One way to think about the new immigration policy is as added fertilizer for the already fertile ground, seeding so-called aqui-hire deals, in which a larger company buys a smaller one simply to hire its employees. 

According to the research, an AI company that fails to hire foreign software engineers may look to buy a company that already has a high-performing software development team, whereas a biotech company that would otherwise rely on H-1B workers to make a new drug might instead buy a smaller company already developing something similar. 

The study focused on a period before the Trump fee took effect, when a typical year saw 500,000 H-1B petitions for just 85,000 visas. “The policy shock is much bigger in this case,” Hernandez said. “It’s a huge fee that is meant literally, by design, to discourage firms from using the program at all. It’s much more punitive than applying for the lottery and missing out on a handful or, maybe if you’re a really large firm, a couple hundred workers.” 

But beyond increasing costs, the fees could have serious consequences for American innovation, Hernandez warned. “Innovation comes from variety, and you need small firms and you need new players in industries that have new ideas,” he said. 

In biotech and medicine, for example, most new innovation happens in small startups. “They’re the ones that come up with new therapies, new drugs, new medical devices, and then they get scooped up by big firms that have all the distribution capabilities,” Hernandez said. 

The concern is that small, innovative firms might get acquired too early and become too much a part of the corporate machine to make that next big breakthrough. 

Rohit Kapuria, a partner at the Chicago law firm Saul Ewing who specializes in immigration and foreign investment, predicts that the H-1B fee will intensify labor shortages in key sectors like tech. But the unique challenge he and his clients face is the lack of clarity in the policy. 

As the rules are currently written, current H-1B visa holders will not have to pay the $100,000 fee for renewals. It is unclear whether companies that acqui-hire other firms’ employees will have to pay a fee when they transfer existing visa holders into their own workforce. 

If that’s the case, Kapuria said, the policy essentially becomes a new tax on acquisitions, making them more expensive and riskier. 

“Firms could respond in lots of other ways,” says Hernandez. “They could offshore, they could outsource, they could hire remote workers overseas more as well.” 

In extreme examples, companies unable to pursue any of these options could end up shutting down hard-to-staff initiatives, creating even further job losses.
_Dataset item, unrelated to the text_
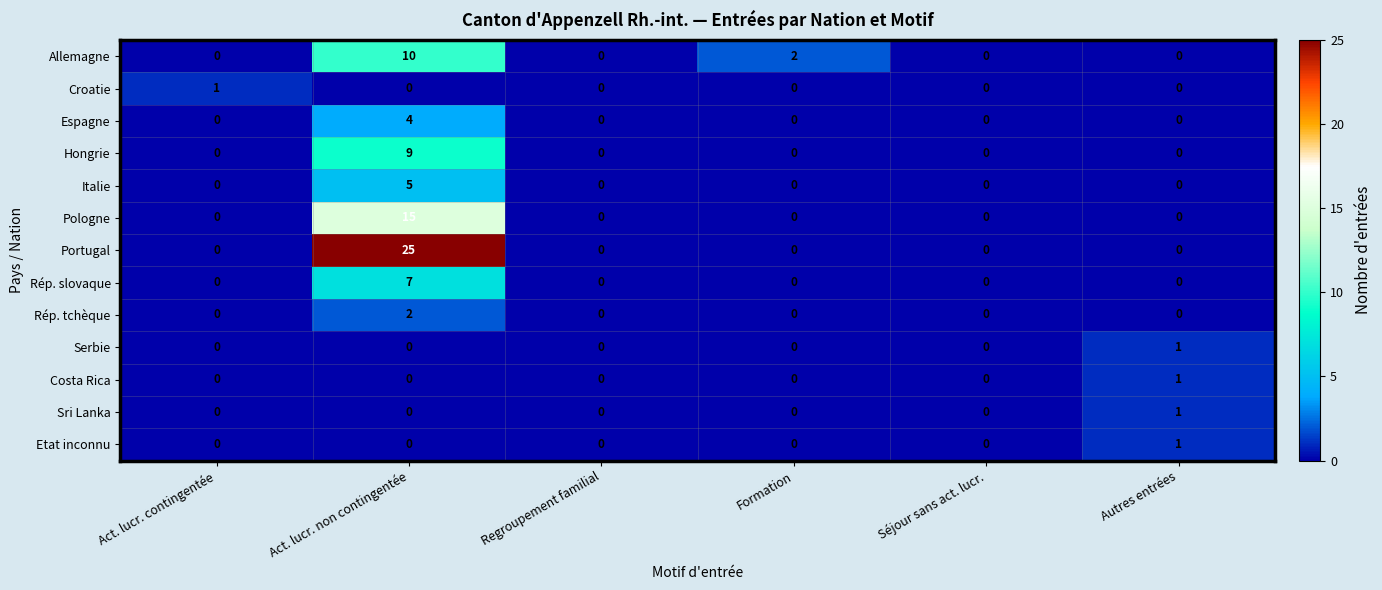

What is the maximum value shown in the chart?

25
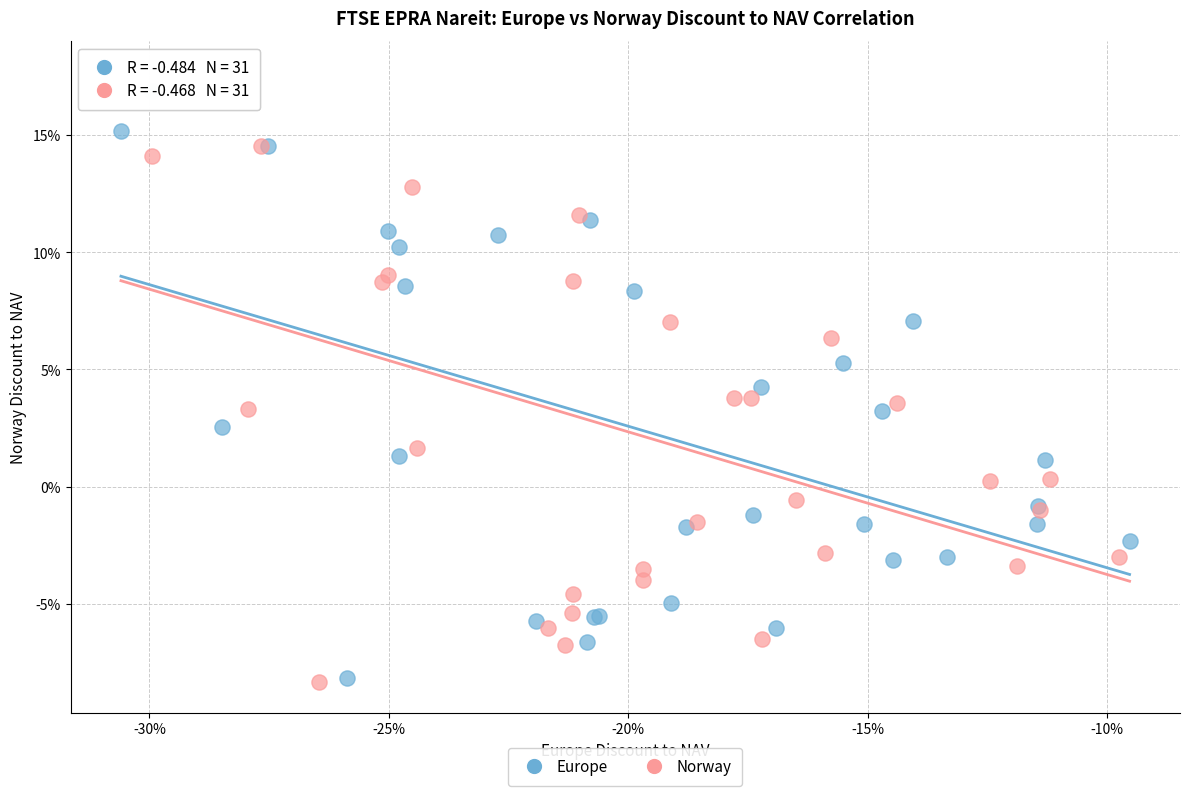

Which series contains the highest Y value?

Norway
Hernandez points to the ongoing shortage of top talent (opens in new tab) for artificial intelligence projects. “What happens when you aren’t able to hire those key engineers on an H-1B visa? You have to shut down the project,” he says, “That means you also can’t hire the administrative assistants and project managers and other complementary workers that you can only hire if you have the workers with the core skills to build the AI bot.”

The bottom line? “You can see that the assumption that this is creating jobs or increasing wages for U.S. workers falls apart — you’re doing precisely the opposite of that.”